**Source data:**
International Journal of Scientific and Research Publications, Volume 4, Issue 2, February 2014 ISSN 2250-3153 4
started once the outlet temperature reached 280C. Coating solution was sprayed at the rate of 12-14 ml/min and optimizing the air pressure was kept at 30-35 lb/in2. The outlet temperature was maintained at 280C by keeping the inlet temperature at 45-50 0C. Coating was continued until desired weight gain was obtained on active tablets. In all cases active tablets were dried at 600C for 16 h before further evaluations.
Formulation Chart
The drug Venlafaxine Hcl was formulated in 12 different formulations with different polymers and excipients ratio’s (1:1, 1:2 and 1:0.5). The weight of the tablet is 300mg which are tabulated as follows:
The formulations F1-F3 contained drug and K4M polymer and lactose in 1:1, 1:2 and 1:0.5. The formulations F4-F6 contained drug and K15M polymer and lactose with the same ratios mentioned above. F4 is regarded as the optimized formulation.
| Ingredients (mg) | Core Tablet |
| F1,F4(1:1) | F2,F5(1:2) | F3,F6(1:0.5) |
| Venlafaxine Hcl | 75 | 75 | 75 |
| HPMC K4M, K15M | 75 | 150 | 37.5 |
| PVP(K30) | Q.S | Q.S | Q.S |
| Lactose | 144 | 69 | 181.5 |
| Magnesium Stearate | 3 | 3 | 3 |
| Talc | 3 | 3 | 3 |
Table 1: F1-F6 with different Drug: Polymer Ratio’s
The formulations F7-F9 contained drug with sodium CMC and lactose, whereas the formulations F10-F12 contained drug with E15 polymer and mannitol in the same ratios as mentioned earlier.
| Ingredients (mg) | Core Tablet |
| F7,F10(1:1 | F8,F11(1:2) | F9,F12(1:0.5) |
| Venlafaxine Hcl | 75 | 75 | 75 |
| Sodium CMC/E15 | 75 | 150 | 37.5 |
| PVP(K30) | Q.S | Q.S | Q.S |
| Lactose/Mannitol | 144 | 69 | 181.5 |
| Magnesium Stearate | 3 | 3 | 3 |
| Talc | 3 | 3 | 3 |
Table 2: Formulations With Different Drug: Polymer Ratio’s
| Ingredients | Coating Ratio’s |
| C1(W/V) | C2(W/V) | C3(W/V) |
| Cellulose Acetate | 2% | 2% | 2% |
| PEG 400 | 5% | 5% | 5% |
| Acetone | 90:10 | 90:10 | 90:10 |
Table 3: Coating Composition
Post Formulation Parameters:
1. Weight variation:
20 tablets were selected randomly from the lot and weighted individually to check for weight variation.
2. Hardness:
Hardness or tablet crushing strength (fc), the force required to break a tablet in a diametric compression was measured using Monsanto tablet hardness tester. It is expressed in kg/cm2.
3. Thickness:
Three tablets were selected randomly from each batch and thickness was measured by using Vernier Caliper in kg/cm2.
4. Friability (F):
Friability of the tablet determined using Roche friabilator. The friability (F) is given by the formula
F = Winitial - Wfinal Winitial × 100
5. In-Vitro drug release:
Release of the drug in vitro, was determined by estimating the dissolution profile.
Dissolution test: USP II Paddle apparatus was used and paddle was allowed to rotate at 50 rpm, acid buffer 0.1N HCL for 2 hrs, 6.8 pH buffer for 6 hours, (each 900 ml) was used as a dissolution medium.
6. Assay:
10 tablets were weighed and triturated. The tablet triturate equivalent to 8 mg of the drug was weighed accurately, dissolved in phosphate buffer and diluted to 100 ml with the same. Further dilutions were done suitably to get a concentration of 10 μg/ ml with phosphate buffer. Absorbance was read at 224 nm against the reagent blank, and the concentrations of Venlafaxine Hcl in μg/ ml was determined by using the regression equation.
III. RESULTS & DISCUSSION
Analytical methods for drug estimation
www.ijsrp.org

**Work item:** Within the listing above, locate the line containing "Table 3: Coating Composition" and the line containing "5. In-Vitro drug". Reproduce those two lines and all lines between them exactly, with nothing added.

**Solution below:**
Table 3: Coating Composition
Post Formulation Parameters:
1. Weight variation:
20 tablets were selected randomly from the lot and weighted individually to check for weight variation.
2. Hardness:
Hardness or tablet crushing strength (fc), the force required to break a tablet in a diametric compression was measured using Monsanto tablet hardness tester. It is expressed in kg/cm2.
3. Thickness:
Three tablets were selected randomly from each batch and thickness was measured by using Vernier Caliper in kg/cm2.
4. Friability (F):
Friability of the tablet determined using Roche friabilator. The friability (F) is given by the formula
F = Winitial - Wfinal Winitial × 100
5. In-Vitro drug release:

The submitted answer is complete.